I don't subscribe to unconditional relationships, whether they are by blood, geography, gender, race, religion, or friendship.
Recently, I had a situation in my personal life that brought this concept to the fore. I (and others) had gotten deeply involved with a lovely person who was in a destructive relationship. When it broke up...again...we were all asked to be supportive, and we were (with phone calls, visits, dinner, etc.). The relationships all deepened and then this person slipped way backward...again...into a morass of misery.

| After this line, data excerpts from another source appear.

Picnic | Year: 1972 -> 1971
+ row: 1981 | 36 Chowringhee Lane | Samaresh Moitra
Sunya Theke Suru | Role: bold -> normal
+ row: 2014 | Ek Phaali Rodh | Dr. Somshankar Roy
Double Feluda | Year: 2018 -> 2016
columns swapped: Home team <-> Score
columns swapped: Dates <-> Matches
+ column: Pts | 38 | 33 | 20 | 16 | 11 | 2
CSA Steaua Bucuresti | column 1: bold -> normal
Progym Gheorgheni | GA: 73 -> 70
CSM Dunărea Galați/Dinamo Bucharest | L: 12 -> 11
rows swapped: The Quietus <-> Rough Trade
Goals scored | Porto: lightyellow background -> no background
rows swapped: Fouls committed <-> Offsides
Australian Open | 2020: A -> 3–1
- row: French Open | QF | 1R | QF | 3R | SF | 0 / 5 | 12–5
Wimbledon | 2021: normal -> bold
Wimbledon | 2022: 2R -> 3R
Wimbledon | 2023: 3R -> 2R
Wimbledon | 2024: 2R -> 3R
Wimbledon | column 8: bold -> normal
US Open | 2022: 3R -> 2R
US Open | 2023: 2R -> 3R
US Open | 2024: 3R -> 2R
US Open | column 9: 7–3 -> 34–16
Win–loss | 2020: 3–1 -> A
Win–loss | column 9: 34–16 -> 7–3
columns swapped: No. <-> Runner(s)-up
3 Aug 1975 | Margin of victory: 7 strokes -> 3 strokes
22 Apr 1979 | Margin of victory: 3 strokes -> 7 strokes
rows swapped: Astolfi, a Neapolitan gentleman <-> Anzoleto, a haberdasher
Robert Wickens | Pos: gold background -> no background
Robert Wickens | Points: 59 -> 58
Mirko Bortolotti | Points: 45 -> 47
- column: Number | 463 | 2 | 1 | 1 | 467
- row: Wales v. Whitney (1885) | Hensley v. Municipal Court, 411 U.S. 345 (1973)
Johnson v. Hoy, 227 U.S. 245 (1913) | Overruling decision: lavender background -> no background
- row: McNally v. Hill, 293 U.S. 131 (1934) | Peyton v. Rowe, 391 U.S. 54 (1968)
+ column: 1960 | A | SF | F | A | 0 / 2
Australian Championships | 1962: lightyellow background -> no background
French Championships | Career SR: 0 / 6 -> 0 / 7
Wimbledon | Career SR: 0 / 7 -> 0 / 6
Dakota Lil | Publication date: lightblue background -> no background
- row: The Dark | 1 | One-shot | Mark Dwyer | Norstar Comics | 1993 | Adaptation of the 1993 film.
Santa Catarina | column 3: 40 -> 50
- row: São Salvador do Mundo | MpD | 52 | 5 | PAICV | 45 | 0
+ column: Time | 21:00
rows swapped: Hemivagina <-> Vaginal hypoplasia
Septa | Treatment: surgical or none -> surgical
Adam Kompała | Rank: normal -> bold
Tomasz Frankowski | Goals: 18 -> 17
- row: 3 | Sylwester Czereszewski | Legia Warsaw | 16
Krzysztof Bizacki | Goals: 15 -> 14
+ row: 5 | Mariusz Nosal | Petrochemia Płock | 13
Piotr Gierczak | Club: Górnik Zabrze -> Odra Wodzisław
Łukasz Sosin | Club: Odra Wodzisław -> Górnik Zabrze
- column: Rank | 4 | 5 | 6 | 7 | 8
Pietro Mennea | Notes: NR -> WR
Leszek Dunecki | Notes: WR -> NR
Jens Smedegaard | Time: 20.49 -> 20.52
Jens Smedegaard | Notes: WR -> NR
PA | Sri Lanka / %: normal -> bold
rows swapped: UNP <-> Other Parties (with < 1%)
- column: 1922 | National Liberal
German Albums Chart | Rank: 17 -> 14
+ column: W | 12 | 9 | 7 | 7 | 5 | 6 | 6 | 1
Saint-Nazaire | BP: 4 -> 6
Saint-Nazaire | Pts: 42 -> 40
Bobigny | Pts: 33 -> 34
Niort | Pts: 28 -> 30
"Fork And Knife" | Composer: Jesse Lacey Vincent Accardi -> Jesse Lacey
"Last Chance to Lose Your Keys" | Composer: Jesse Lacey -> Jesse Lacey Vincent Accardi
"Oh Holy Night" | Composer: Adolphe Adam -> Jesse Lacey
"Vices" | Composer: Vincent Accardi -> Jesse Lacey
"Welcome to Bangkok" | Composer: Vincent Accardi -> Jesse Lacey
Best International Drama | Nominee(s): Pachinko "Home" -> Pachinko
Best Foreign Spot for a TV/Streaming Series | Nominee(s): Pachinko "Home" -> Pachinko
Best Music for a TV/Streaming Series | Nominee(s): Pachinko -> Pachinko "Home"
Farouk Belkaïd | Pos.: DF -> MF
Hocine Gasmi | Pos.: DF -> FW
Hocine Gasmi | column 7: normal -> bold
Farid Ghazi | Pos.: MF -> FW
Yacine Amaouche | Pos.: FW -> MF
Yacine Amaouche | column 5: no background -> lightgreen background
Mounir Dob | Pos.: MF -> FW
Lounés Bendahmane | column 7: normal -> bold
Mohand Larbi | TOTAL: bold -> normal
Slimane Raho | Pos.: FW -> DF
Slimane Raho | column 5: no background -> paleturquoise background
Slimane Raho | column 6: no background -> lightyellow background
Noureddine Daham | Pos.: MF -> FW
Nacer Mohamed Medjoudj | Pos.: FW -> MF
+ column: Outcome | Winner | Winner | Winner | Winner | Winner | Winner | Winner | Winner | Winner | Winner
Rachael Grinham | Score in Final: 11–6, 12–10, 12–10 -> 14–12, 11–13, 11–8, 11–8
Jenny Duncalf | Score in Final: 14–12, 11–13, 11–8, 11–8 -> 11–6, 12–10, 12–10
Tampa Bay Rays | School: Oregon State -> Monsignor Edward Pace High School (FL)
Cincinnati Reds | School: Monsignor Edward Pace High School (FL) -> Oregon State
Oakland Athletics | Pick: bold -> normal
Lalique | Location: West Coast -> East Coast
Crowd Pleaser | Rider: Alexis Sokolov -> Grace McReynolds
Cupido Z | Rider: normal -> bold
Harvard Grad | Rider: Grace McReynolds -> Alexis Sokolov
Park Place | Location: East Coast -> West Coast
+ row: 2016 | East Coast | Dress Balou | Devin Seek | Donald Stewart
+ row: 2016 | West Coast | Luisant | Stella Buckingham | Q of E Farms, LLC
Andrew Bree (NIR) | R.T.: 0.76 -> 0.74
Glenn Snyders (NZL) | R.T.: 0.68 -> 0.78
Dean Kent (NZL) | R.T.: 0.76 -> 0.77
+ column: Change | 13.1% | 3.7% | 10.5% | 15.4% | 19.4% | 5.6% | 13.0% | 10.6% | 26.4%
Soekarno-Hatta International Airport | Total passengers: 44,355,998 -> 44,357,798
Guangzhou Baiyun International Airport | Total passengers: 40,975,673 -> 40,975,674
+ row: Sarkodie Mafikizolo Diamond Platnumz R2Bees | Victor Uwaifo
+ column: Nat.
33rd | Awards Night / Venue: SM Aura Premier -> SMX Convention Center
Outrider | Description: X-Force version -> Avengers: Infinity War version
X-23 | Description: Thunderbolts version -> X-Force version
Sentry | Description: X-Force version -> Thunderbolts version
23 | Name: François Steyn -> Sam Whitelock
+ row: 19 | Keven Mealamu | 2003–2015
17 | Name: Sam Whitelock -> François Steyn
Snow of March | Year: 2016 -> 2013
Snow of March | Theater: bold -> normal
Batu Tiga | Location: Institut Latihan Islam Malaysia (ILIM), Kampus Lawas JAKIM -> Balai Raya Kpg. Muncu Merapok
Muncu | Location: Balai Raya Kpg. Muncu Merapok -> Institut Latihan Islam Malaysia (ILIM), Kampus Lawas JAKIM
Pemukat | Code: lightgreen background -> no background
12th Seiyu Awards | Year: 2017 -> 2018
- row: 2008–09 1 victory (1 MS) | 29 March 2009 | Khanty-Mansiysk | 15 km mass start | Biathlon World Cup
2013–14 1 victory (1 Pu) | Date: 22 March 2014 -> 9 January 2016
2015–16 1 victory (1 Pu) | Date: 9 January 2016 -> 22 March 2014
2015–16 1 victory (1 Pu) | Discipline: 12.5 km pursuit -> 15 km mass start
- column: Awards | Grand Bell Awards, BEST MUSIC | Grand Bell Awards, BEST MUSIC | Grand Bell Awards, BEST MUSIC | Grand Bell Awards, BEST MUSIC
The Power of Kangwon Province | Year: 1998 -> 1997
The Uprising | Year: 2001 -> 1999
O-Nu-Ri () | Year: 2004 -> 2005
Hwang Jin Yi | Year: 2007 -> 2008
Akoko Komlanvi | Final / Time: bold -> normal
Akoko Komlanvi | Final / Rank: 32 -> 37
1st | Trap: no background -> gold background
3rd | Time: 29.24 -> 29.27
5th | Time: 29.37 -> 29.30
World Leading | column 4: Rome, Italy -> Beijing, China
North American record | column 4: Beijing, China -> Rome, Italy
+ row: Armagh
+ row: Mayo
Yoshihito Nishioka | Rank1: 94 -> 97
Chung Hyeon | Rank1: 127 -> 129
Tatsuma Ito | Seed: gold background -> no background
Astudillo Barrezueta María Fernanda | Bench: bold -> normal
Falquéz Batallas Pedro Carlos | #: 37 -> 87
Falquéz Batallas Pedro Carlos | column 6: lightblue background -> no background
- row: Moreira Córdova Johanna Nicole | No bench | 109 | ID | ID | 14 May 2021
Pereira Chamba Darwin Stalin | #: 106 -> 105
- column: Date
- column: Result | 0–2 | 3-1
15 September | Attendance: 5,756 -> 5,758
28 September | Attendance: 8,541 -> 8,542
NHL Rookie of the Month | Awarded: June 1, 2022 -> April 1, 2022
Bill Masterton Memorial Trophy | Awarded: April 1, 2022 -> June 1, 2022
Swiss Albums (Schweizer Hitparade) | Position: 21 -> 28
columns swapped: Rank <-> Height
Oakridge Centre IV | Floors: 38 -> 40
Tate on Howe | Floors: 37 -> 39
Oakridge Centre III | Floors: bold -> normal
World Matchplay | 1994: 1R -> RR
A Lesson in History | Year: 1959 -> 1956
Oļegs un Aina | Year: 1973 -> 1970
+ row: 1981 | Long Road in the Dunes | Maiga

I communicated that I was sad that this had happened, and that I was willing to resume our friendship
after
some time had passed, when the drama was no longer part of the equation.
I heard from this person again, and was informed that the drama was indeed over...finally (one last burp, I guess). This individual did communicate to me about being hurt that my friendship seemed conditional, when it was expected that I would be there through stupid and smart behavior.
I responded that
all
relationships should be conditional - not "hair-trigger" conditional, but conditional nonetheless. I don't want to be Mel Gibson's friend, for example. I am certainly willing to be supportive and helpful, but I don't want to take up time in my life with yo-yo drama. I consider that the other individual has the responsibility to do the work to make themselves healthy and that my support is there lovingly when that is, indeed, the case. Getting one's life on a healthy track is difficult, and I am certainly there to support my friends during that journey. I am
not
there, however, when intentional, self-defeating steps are taken to get back into the problems.
This is the philosophy I espouse on the air. Otherwise, giving support unconditionally is making oneself a patsy and/or a contributor to the ongoing drama and filling one's life with unnecessary turmoil.
Relationships require the honor, integrity and effort of
both
individuals. That should be the condition.
Mistakes? Temporary stupidity? All understandable.
Betrayal of support by giving into weakness? Not so understandable.
You owe those who support you not to give into temptation or weakness, or you will lose the best of them.